Don't Knock Yourself Out

Zig Ziglar on

Much to the dismay of my wife, I am a boxing fan. Yes, I recognize that it is cruel. The prime objective is to inflict hurt and even injury on the opponent. But there is something compelling about it, and as a matter of fact, I boxed a couple of years when I was in school.

Whether you are a fan or not, chances are good you probably admire a boxer like George Foreman, who is striking a blow for "the old geezers" with his marvelous attitude.

The most unusual fight to ever take place easily occurred in the '30s. In this "fight," C. D. Blalock was knocked out in an unheard-of twist of events. Blalock took a swing at his rival, but ended up hitting himself because his punch missed the intended target and collided with his own face. Blalock staggered and then fell down for the count.
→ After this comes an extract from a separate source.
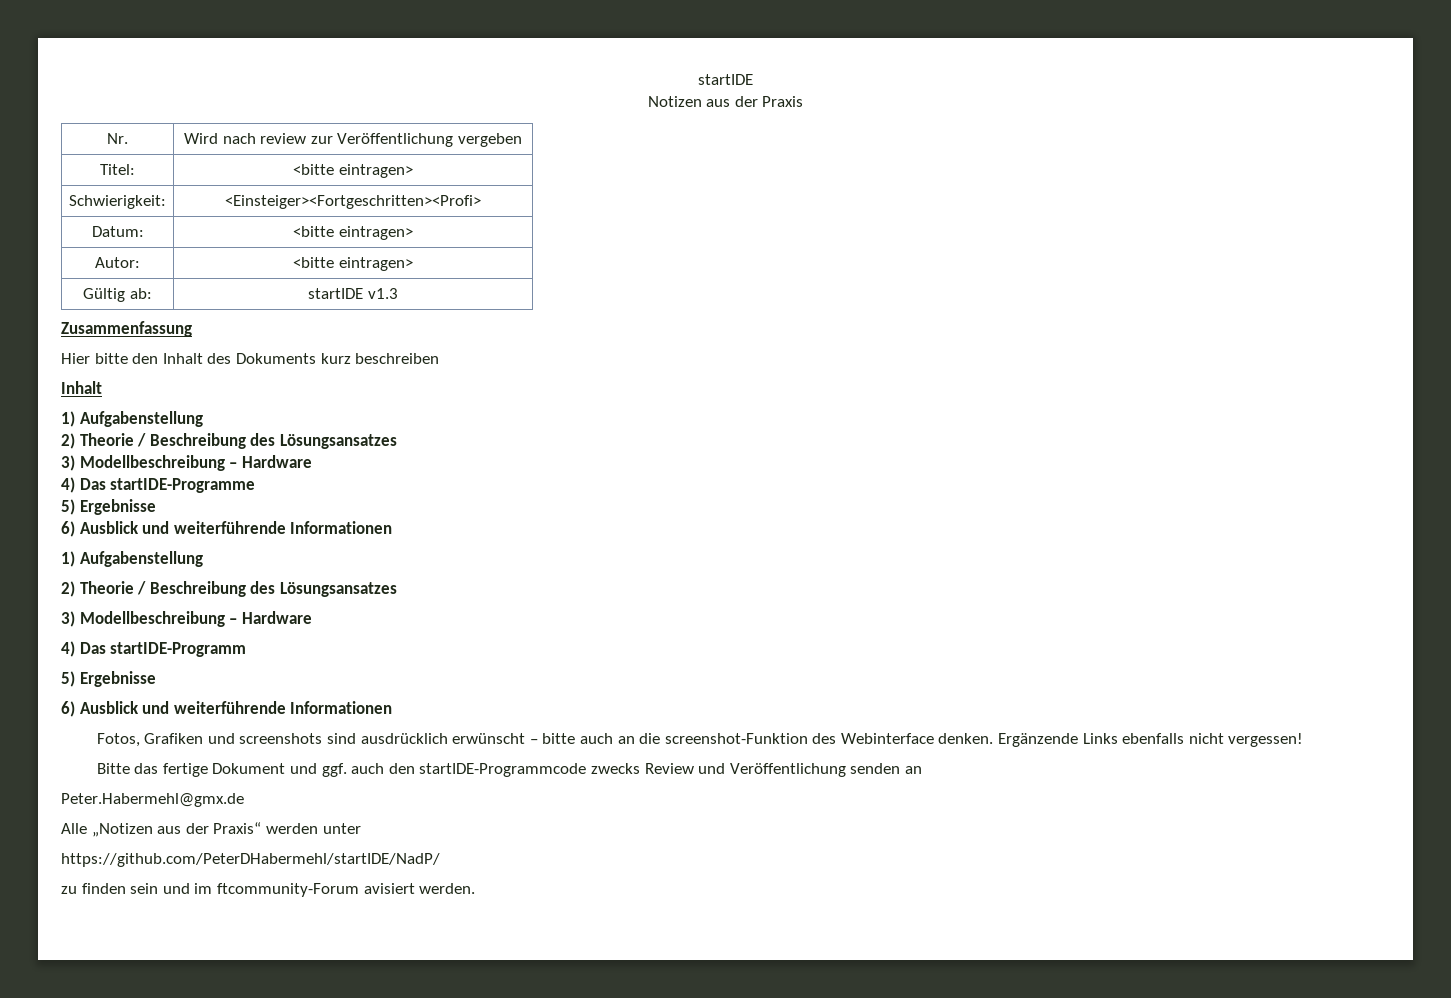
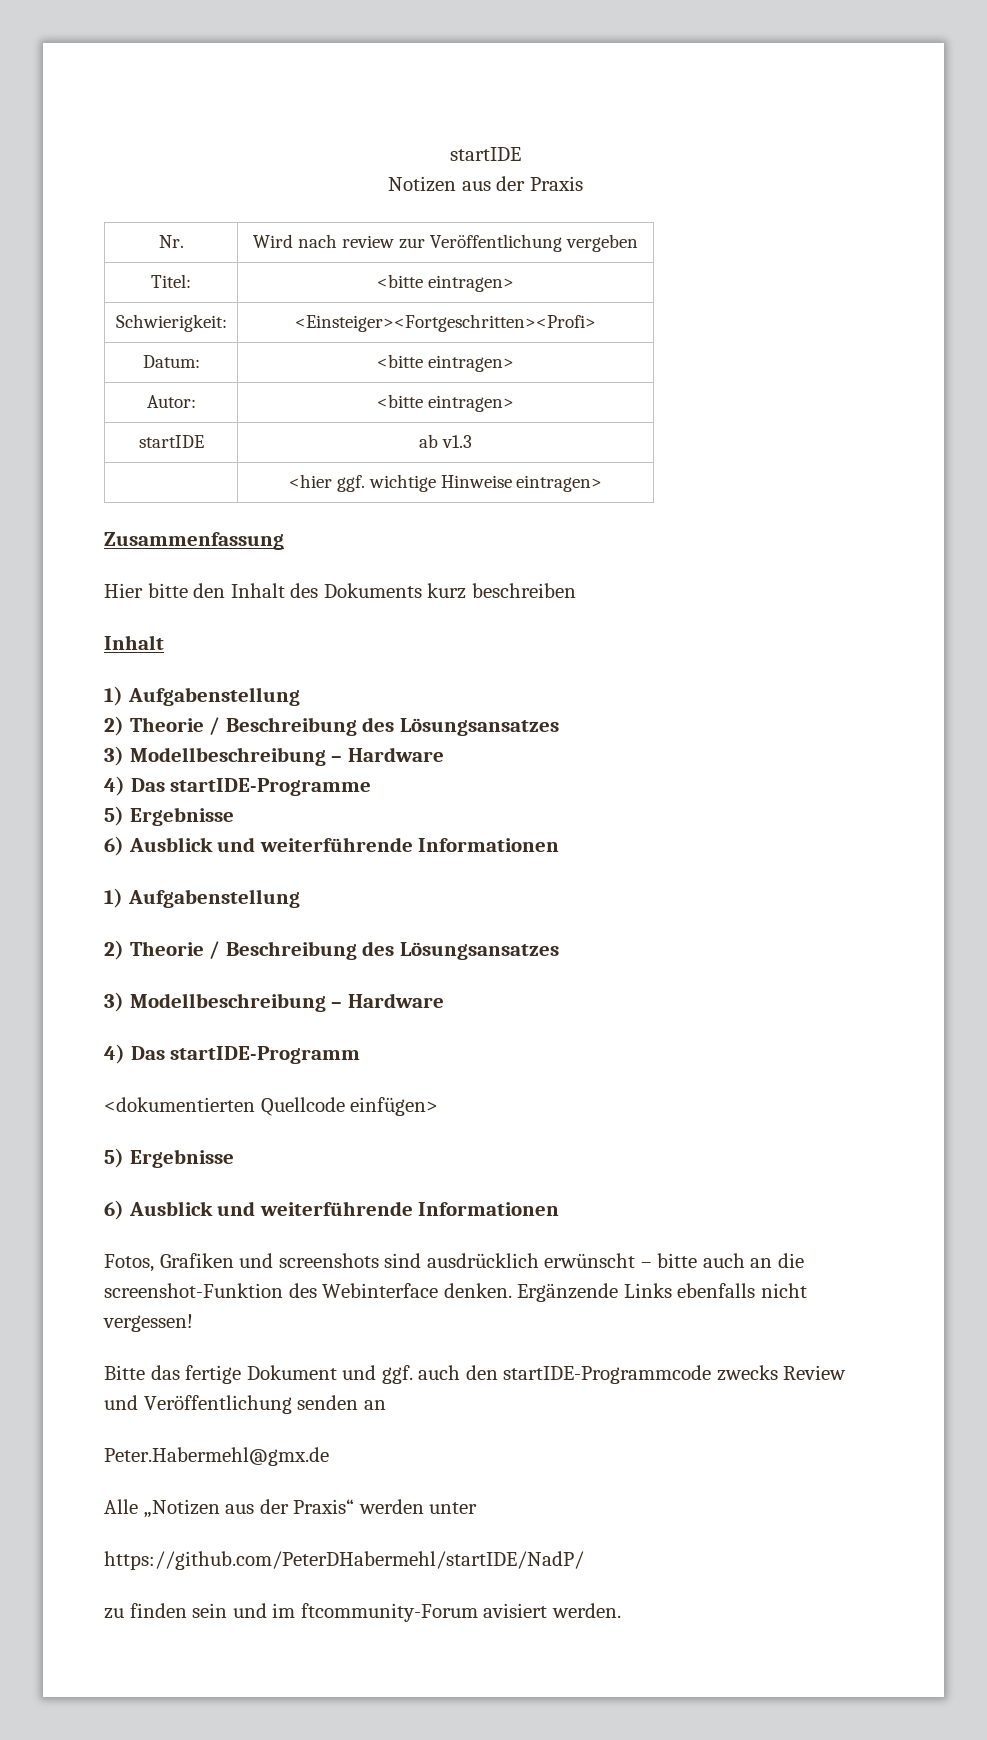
[83,288,152,302] [308,288,398,299] Gültig ab: | startIDE v1.3 -> [138,435,204,448] [419,434,472,448] [288,474,603,492] startIDE | ab v1.3 // | <hier ggf. wichtige Hinweise eintragen>
(247, 649) none -> [104,1097,439,1116] // <dokumentierten Quellcode einfügen>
Historically speaking, he became the first and only prize fighter to score a knockout against himself. Please don't ask me to explain how that happened -- I don't have a clue. But, according to a report in "The Citizen," it actually happened.

Strange story? Yes, but perhaps there is a strong message here for each of us. How many times do we self-destruct by losing our temper, consistently being late, forgetting important appointments, neglecting to care for our health or being rude to people who genuinely love us and, for that matter, to strangers?


All of these are self-destructive behaviors and bring nothing but grief and turmoil. The Golden Rule still works. Treat other people like you want to be treated, and you dramatically reduce your chances of self-destructing. Take this approach, and I will see you at the top!